The protein intake regime was broken down into three phases as follows:
- Weeks 1 to 4 – each athlete consumed a low-protein diet
- Weeks 5 to 8 – each athlete consumed a moderate protein diet
- Weeks 9 to 12 – each athlete consumed a high-protein diet
The high protein diet was administered in accordance with many leading high protein diet program recommendations of 30% of daily calorie intake being sourced from protein. At the time of the study, the U.S. Department of Agriculture (ASDA) recommendation for daily protein requirements was 70 grams of protein for an individual weighing 150 lbs.
Martin presented the findings of his research at the 2002 Experimental Biology meeting.
No Thirst Signaling Despite the Need for Additional Hydration
At two-week intervals throughout the study, the participant’s blood urea nitrogen (BUN) and urine concentration was tested. The BUN test reports on the amount of urea nitrogen found in a blood sample. Urea nitrogen is a waste product produced by the liver as part of the digestion of protein, after which it is our kidneys’ responsibility to remove it from our blood.
During this research, the athlete’s BUN tests all reached abnormal ranges during the high protein phases. In addition, their urine was markedly more concentrated, which is a clear sign of dehydration.
The athlete’s BUN levels returned to normal after reverting back to their usual diets. Interestingly, the participants reported no increase in feelings of thirst during the high-protein phase; this indicates that high-protein diets put people at a higher risk of dehydration, at least in part because their body’s need for additional fluids is not felt through thirst, which is often the first sign that people consciously notice when becoming dehydrated.
How Much Protein is Too Much?
The amount of protein we need varies significantly depending on a range of factors. Generally speaking, though, according to the National Academy of Medicine, the recommended daily amount for adults is just over 7 grams for every 20 pounds of body weight (around .35 grams per pound).
According to an analysis published by Food and Function in 2016, a high protein intake of around 0.9 grams per pound of body weight (2 grams per kg) could be a safe option for healthy adults and may contribute to feelings of satiety and assist in exercise recovery and weight loss.
Higher protein diets should only be considered by adults who are well-adapted to high protein intake and should participate in regular health checks to ensure safety.

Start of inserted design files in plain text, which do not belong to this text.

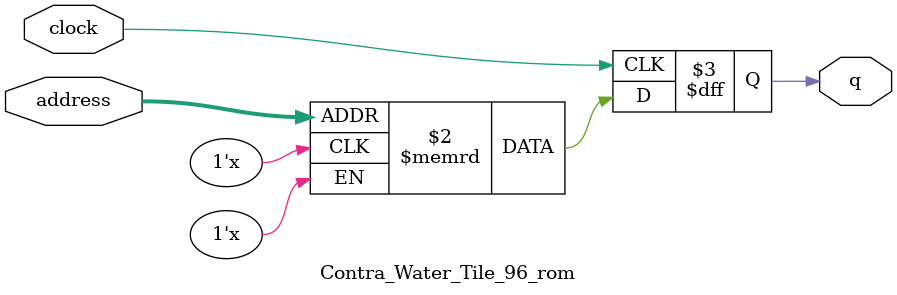
<source format=sv>
module Contra_Water_Tile_96_rom (
	input logic clock,
	input logic [13:0] address,
	output logic [0:0] q
);

logic [0:0] memory [0:9215] /* synthesis ram_init_file = "./Contra_Water_Tile_96/Contra_Water_Tile_96.mif" */;

always_ff @ (posedge clock) begin
	q <= memory[address];
end

endmodule

</source>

The upper limit recommendation is 1.6 grams per pound (3.5 grams per kg) daily; this equates to an absolute maximum of 240 grams of daily protein for a person weighing 150 pounds.
Water Intake Needs
Everyone is familiar with the old adage of drinking eight glasses of water per day for optimal health, and this is still considered a generally accurate recommendation. That said, each person differs in their hydration requirements; age, weight, activity level, climate, and a range of other lifestyle factors can all play a role in how much water an individual needs to maintain optimal hydration. The primary recommendation from the Academy of Nutrition and Dietetics is to keep an eye on the color and concentration of your urine.
The color of our urine first thing in the morning is a good indicator of how well we are maintaining good hydration. If your urine is dark and concentrated in the morning, it’s likely that you may be dehydrated – while it is expected that urine will be a little darker in the mornings after taking in no fluids through the night, it should still be reasonably light as opposed to a concentrated, apple juice-like color. Throughout the day, you should aim to have your urine running close to clear – a light, straw-like color is ideal to indicate adequate hydration.
Beginning at eight glasses per day, monitor the color of your urine (as well as your digestive health and physical and cognitive performance) to determine whether you need more or less water to maintain good hydration.
The bottom Line
Research supports the need for additional fluids to be included in a high-protein diet to maintain optimal hydration. When consuming a high-protein diet, do not rely upon thirst to indicate the need for additional fluids.